5. Communication with your crew is paramount. Sara & I have sailed before on several occasions, and she's proven to be very a capable crew member. On our recent BVI trip in particular, by the time we finished we could pick up a mooring ball pretty much without talking: I pointed us roughly upwind towards a mooring ball, Sara took the helm, and I directed the final approach from the bow. Seamless. Our first afternoon anchoring at Cala Pi involved multiple anchor sets; partly because of some failed sets, but mostly because we wanted to move to the calmer waters closer to shore as other boats closer-in left. Unfortunately, I made the mistake of assuming that just because I understood what was going on that Sara did too. This was foolish on my part because, even though the to of us were pros at picking up a mooring ball, Sara had only helped me anchor once before, and even then under entirely different circumstances. Needless to say, stress levels began to rise by about the third set. At that point, Sara sat me down and explained that she was very frustrated because she didn't really know what was going on, and I realized that I hadn't been communicating with her nearly enough. I was more verbose after that, both before and during maneuvers, and things went considerably more smoothly for the remainder of the trip. Thanks baby.

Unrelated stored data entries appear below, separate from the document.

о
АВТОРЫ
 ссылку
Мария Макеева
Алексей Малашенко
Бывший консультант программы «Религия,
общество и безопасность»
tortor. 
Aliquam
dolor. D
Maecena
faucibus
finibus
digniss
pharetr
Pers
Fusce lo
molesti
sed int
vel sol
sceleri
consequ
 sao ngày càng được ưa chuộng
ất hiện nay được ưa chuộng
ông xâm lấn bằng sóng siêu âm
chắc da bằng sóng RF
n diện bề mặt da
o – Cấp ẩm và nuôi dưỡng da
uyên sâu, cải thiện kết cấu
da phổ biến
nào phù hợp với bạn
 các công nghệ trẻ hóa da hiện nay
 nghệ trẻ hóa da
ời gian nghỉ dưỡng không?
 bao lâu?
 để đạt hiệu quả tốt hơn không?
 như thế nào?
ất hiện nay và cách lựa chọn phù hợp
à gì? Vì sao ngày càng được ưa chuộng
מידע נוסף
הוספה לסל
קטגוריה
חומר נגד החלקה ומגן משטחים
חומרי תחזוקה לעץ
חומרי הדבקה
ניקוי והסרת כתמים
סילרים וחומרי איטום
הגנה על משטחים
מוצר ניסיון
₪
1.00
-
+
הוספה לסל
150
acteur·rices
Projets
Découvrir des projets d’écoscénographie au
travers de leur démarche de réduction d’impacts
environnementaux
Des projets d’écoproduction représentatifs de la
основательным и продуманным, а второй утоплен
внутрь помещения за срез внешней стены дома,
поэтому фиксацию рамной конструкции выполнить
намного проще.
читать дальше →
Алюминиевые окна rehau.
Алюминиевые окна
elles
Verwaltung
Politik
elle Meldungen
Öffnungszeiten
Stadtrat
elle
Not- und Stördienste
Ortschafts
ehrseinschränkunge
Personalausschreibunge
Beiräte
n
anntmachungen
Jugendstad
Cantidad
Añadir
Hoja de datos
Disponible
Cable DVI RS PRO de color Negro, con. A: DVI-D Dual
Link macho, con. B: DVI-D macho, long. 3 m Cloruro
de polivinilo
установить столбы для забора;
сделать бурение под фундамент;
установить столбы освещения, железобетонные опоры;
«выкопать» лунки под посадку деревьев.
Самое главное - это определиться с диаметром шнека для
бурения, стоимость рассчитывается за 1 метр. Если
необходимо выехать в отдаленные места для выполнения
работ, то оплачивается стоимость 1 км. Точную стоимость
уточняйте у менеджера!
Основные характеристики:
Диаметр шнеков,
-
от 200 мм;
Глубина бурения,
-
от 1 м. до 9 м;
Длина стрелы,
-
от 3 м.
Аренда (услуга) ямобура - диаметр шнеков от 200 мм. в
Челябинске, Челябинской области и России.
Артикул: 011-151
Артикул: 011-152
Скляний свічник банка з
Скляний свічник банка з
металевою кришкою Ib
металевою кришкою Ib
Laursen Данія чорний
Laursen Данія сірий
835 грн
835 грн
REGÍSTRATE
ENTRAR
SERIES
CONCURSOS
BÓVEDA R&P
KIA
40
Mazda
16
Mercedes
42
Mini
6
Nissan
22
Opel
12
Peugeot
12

6. Put the camera down and enjoy things. After we checked in our boat near Palma, we took a short hop over to Ibiza and had the extreme pleasure of enjoying a sunset at Kumharas*. I was frantically snapping away until about 10 minutes before sunset, then I put my camera down, sat with Sara, and simply enjoyed the moment together. No number of pictures can ever capture that.
*If you ever get a chance to go to Kumharas for a sunset dinner, do it. Don't hesitate, ask why, or balk. Just go. You'll thank me.